Contra la integración y el libre comercio,
Donald Trump ordena construir un muro y levar aranceles contra las
importaciones de los países que caprichosamente él considera como abusadores de
los Estados Unidos; contra una política monetaria conservadora, Trump hace ver
su animadversión contra la presidenta de la Fed, Janet Yellen y se autoproclama
“rey de la deuda”, adicto a las tasas bajas; contra los balances fiscales
sólidos el Donald proclama que para él el ejército va antes que los déficit;
ante el integracionismo Trump subvierte el histórico atlantismo de su país y se
convierte en dinamitador de la Unión Europea; contra el libre flujo de factores
el Donald vocifera deportaciones, expulsiones y segregación; contra la
estabilidad de divisas Trump presume un dólar estamíneo y afrentoso contra
todas las demás monedas; y contra la globalización, unos Estados Unidos
encerrados en si, y contra si mismos.
Lo más grave es que mientras las columnas
del Consenso de Washington son derrumbadas una a una, en su lugar no se levanta
nada: ni una idea siquiera, ya no digamos un nuevo consenso, un nuevo conjunto
de reglas.
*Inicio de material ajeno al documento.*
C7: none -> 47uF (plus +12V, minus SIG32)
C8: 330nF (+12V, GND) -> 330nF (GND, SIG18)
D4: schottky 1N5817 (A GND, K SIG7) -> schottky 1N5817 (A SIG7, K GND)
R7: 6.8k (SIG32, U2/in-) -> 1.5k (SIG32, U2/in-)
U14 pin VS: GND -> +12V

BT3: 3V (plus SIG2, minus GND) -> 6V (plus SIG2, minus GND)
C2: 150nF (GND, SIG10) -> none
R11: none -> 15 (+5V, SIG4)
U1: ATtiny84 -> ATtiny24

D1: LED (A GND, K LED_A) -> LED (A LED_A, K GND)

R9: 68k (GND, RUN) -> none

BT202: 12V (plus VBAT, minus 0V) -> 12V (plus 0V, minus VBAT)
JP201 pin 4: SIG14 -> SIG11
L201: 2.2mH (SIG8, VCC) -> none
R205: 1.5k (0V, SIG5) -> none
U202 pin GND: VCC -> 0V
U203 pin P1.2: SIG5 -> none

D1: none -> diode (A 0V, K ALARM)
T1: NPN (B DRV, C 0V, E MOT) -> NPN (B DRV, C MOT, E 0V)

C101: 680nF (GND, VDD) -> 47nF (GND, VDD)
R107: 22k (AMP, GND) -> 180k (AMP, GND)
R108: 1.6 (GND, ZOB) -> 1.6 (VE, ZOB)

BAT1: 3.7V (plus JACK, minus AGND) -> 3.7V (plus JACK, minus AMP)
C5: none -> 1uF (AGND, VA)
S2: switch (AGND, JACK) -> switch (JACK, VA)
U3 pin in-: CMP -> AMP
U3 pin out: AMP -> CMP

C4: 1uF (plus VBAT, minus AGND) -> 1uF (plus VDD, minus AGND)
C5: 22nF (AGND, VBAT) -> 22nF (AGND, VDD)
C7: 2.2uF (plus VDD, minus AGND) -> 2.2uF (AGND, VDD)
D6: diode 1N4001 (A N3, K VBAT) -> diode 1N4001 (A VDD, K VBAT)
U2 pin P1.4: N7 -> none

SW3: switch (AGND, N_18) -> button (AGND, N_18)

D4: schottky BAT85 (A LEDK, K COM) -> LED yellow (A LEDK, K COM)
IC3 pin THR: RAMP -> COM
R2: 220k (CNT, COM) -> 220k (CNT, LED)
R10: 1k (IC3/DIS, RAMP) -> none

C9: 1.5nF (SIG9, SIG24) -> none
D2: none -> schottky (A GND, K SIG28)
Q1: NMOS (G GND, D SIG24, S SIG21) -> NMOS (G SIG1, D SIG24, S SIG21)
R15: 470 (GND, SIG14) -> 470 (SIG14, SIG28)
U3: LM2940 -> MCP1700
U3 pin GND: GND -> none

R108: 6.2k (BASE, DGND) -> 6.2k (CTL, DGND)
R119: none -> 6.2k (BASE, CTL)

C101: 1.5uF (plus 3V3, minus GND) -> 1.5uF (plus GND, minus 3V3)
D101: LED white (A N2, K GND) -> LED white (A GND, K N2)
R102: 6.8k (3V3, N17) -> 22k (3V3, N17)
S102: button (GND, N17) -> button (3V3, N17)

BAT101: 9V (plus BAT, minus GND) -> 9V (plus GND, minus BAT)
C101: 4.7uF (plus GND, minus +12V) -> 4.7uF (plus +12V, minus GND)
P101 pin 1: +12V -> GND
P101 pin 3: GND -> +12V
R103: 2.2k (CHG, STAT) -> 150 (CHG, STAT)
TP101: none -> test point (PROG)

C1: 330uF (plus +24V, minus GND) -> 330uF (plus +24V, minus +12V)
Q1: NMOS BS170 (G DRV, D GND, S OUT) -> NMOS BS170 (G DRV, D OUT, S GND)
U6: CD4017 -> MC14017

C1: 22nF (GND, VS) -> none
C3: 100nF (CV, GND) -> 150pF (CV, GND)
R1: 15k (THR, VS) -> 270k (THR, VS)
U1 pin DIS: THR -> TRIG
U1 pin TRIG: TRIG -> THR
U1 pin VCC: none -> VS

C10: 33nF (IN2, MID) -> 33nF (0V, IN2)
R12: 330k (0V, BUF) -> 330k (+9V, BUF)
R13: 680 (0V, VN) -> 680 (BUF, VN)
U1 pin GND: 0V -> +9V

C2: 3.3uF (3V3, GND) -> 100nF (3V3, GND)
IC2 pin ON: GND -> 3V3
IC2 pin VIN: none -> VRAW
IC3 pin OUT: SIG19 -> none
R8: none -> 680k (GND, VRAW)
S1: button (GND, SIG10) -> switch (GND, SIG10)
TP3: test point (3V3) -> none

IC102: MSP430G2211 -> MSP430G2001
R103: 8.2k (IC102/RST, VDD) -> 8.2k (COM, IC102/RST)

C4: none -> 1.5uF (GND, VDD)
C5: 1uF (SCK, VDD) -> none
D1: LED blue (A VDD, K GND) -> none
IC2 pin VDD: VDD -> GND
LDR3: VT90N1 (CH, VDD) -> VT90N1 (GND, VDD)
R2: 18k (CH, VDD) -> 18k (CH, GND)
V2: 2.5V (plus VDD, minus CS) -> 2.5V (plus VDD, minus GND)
Nada. Donald Trump no tiene un plan, no tiene una idea que remplace al defenestrado Consenso. No lo
sustituye, lo defenestra y en su lugar no hay ni retazos: hay caprichos, hay trampas
y descaro.
Del arsenal proteccionista de la inmediata
postguerra Trump sustrae aranceles de 20 o de 35%; del guardarropa reaganiano
Trump cataloga a capricho a países sospechosos de terroristas y detiene el
flujo de migrantes; contra China, su principal acreedor externo, lanza un guiño
a Formosa. Lo que está construyendo es un Frankestein: mayores aranceles, dólar
fuerte, déficits y proteccionismo. La mitad de sus decisiones serán obliteradas
por la otra mitad, y en su conjunto, está cavando una zanja en donde la
economía de los Estados Unidos, y con ella la del mundo, quedará atascada en
los próximos años.
La economía seguirá creciendo en los
próximos meses por supuesto. El empuje de la era Obama continuará por un poco
más y la tasa de desempleo, en mínimo de casi dos décadas, quizá seguirá
bajando. Más aún: los menores impuestos que Trump está a punto de disparar producirán
un choque de adrenalina que levantará al producto en el corto plazo basado en
un aumento del déficit fiscal. Esto durará un año, quizá casi dos. Y luego
deberemos de prepararnos para las consecuencias.